Coursera

Open In Colab

Ungraded Lab: The Hello World of Deep Learning with Neural Networks

Like every first app, you should start with something super simple that shows the overall scaffolding for how your code works. In the case of creating neural networks, one simple case is where it learns the relationship between two numbers. So, for example, if you were writing code for a function like this, you already know the ‘rules’:

def hw_function(x):
    y = (2 * x) - 1
    return y

So how would you train a neural network to do the equivalent task? By using data! By feeding it with a set of x’s and y’s, it should be able to figure out the relationship between them.

This is obviously a very different paradigm from what you might be used to. So let’s step through it piece by piece.

Imports

Let’s start with the imports. Here, you are importing TensorFlow and calling it tf for convention and ease of use.

You then import a library called numpy which helps to represent data as arrays easily and to optimize numerical operations.

The framework you will use to build a neural network as a sequence of layers is called keras so you will import that too.

import tensorflow as tf
import numpy as np
from tensorflow import keras

print(tf.__version__)

Define and Compile the Neural Network

Next, you will create the simplest possible neural network. It has 1 layer with 1 neuron, and the input shape to it is just 1 value. You will build this model using Keras’ Sequential class which allows you to define the network as a sequence of layers. You can use a single Dense layer to build this simple network as shown below.

# Build a simple Sequential model
model = tf.keras.Sequential([keras.layers.Dense(units=1, input_shape=[1])])

Now, you will compile the neural network. When you do so, you have to specify 2 functions: a loss and an optimizer.

If you’ve seen lots of math for machine learning, here’s where it’s usually used. But in this case, it’s nicely encapsulated in functions and classes for you. But what happens here? Let’s explain…

You know that in the function declared at the start of this notebook, the relationship between the numbers is y=2x-1. When the computer is trying to ‘learn’ that, it makes a guess… maybe y=10x+10. The loss function measures the guessed answers against the known correct answers and measures how well or how badly it did.

It then uses the optimizer function to make another guess. Based on how the loss function went, it will try to minimize the loss. At that point maybe it will come up with something like y=5x+5, which, while still pretty bad, is closer to the correct result (i.e. the loss is lower).

It will repeat this for the number of epochs which you will see shortly. But first, here’s how you will tell it to use mean squared error for the loss and stochastic gradient descent for the optimizer. You don’t need to understand the math for these yet, but you can see that they work!

Over time, you will learn the different and appropriate loss and optimizer functions for different scenarios.

# Compile the model
model.compile(optimizer='sgd', loss='mean_squared_error')

Providing the Data

Next up, you will feed in some data. In this case, you are taking 6 X’s and 6 Y’s. You can see that the relationship between these is y=2x-1, so where x = -1, y=-3 etc.
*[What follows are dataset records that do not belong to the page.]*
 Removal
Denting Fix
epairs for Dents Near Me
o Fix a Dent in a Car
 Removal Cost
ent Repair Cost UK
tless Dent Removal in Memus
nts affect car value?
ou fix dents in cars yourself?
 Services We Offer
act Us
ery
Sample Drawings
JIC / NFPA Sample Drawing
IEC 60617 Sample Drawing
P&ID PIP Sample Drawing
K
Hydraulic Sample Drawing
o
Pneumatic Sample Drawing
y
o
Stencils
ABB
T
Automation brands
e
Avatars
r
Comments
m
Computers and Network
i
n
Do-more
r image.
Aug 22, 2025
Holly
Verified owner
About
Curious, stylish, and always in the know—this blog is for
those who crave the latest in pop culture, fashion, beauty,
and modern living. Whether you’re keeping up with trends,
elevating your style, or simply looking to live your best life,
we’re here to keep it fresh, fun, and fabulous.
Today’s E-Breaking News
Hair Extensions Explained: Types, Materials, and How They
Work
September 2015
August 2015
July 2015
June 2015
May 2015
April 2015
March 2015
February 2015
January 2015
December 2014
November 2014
The de facto standard way of declaring model inputs and outputs is to use numpy, a Python library that provides lots of array type data structures. You can specify these values by building numpy arrays with np.array().
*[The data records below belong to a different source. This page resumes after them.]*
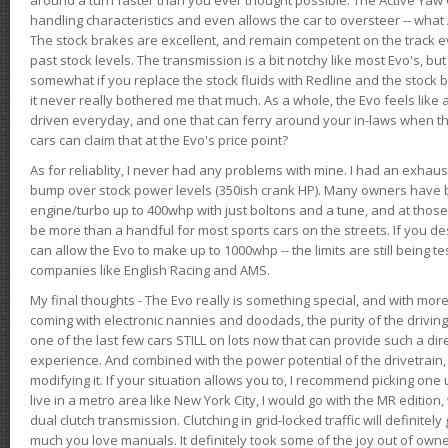
handling characteristics and even allows the car to oversteer -- wha
The stock brakes are excellent, and remain competent on the track 
past stock levels. The transmission is a bit notchy like most Evo's, b
somewhat if you replace the stock fluids with Redline and the stock 
it never really bothered me that much. As a whole, the Evo feels like a
driven everyday, and one that can ferry around your in-laws when 
cars can claim that at the Evo's price point?
As for reliablity, I never had any problems with mine. I had an exhaus
bump over stock power levels (350ish crank HP). Many owners have 
engine/turbo up to 400whp with just boltons and a tune, and at those l
be more than a handful for most sports cars on the streets. If you d
can allow the Evo to make up to 1000whp -- the limits are still being 
companies like English Racing and AMS.
My final thoughts - The Evo really is something special, and with m
coming with electronic nannies and doodads, the purity of the driving e
one of the last few cars STILL on lots now that can provide such a di
experience. And combined with the power potential of the drivetrain,
modifying it. If your situation allows you to, I recommend picking one u
live in a metro area like New York City, I would go with the MR editio
dual clutch transmission. Clutching in grid-locked traffic will definitel
much you love manuals. It definitely took some of the joy out of owner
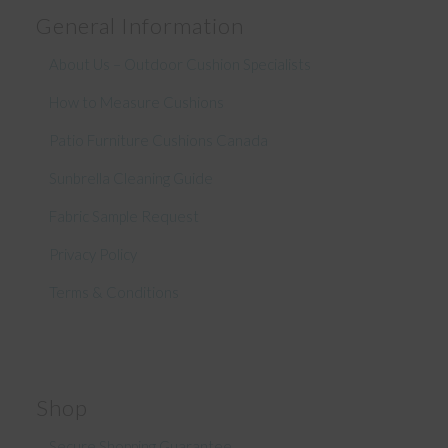
General Information
About Us – Outdoor Cushion Specialists
How to Measure Cushions
Patio Furniture Cushions Canada
Sunbrella Cleaning Guide
Fabric Sample Request
Privacy Policy
Terms & Conditions
Shop
Secure Shopping Guarantee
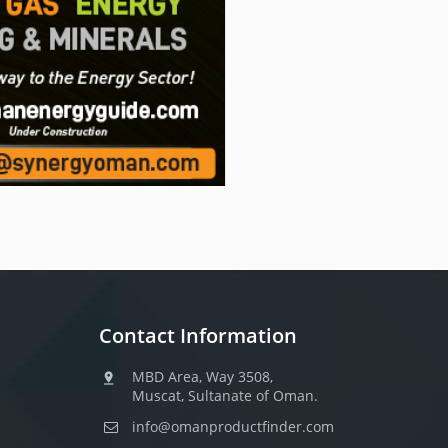
Contact Information
MBD Area, Way 3508,
Muscat, Sultanate of Oman.
info@omanproductfinder.com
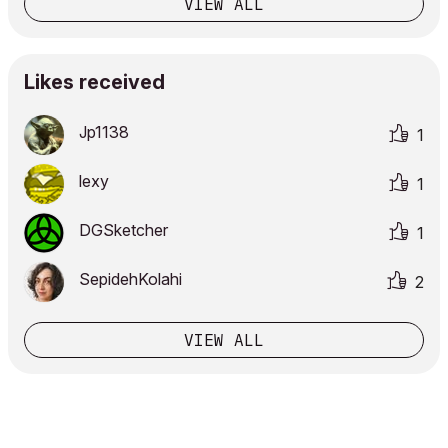
VIEW ALL
Likes received
Jp1138
1
lexy
1
DGSketcher
1
SepidehKolahi
2
VIEW ALL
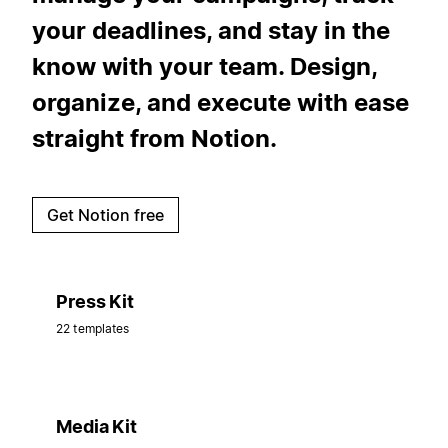
your deadlines, and stay in the
know with your team. Design,
organize, and execute with ease
straight from Notion.
Get Notion free
Press Kit
22 templates
Media Kit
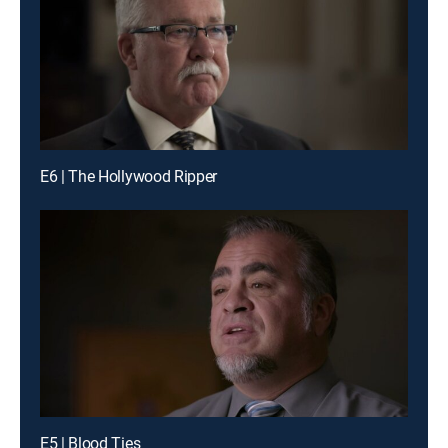
E6 | The Hollywood Ripper
E5 | Blood Ties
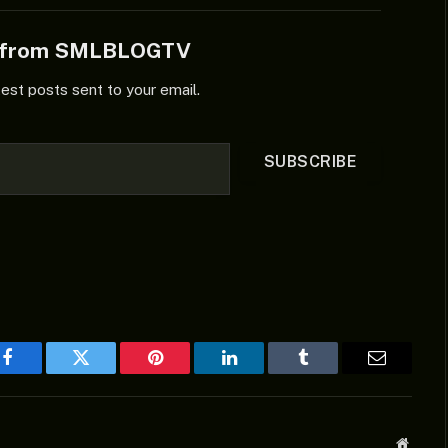
e from SMLBLOGTV
test posts sent to your email.
SUBSCRIBE
Facebook
Twitter
Pinterest
LinkedIn
Tumblr
Email
Websit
# Declare model inputs and outputs for training
xs = np.array([-1.0,  0.0, 1.0, 2.0, 3.0, 4.0], dtype=float)
ys = np.array([-3.0, -1.0, 1.0, 3.0, 5.0, 7.0], dtype=float)

Training the Neural Network

The process of training the neural network, where it ‘learns’ the relationship between the x’s and y’s is in the model.fit() call. This is where it will go through the loop we spoke about above: making a guess, measuring how good or bad it is (aka the loss), using the optimizer to make another guess etc. It will do it for the number of epochs you specify. When you run this code, you’ll see the loss on the right hand side.

# Train the model
model.fit(xs, ys, epochs=500)

Ok, now you have a model that has been trained to learn the relationship between x and y. You can use the model.predict() method to have it figure out the y for a previously unknown x. So, for example, if x=10, what do you think y will be? Take a guess before you run this code:

# Make a prediction
print(model.predict([10.0]))

You might have thought 19, right? But it ended up being a little under. Why do you think that is?

Remember that neural networks deal with probabilities. So given the data that we fed the model with, it calculated that there is a very high probability that the relationship between x and y is y=2x-1, but with only 6 data points we can’t know for sure. As a result, the result for 10 is very close to 19, but not necessarily 19.

As you work with neural networks, you’ll see this pattern recurring. You will almost always deal with probabilities, not certainties, and will do a little bit of coding to figure out what the result is based on the probabilities, particularly when it comes to classification.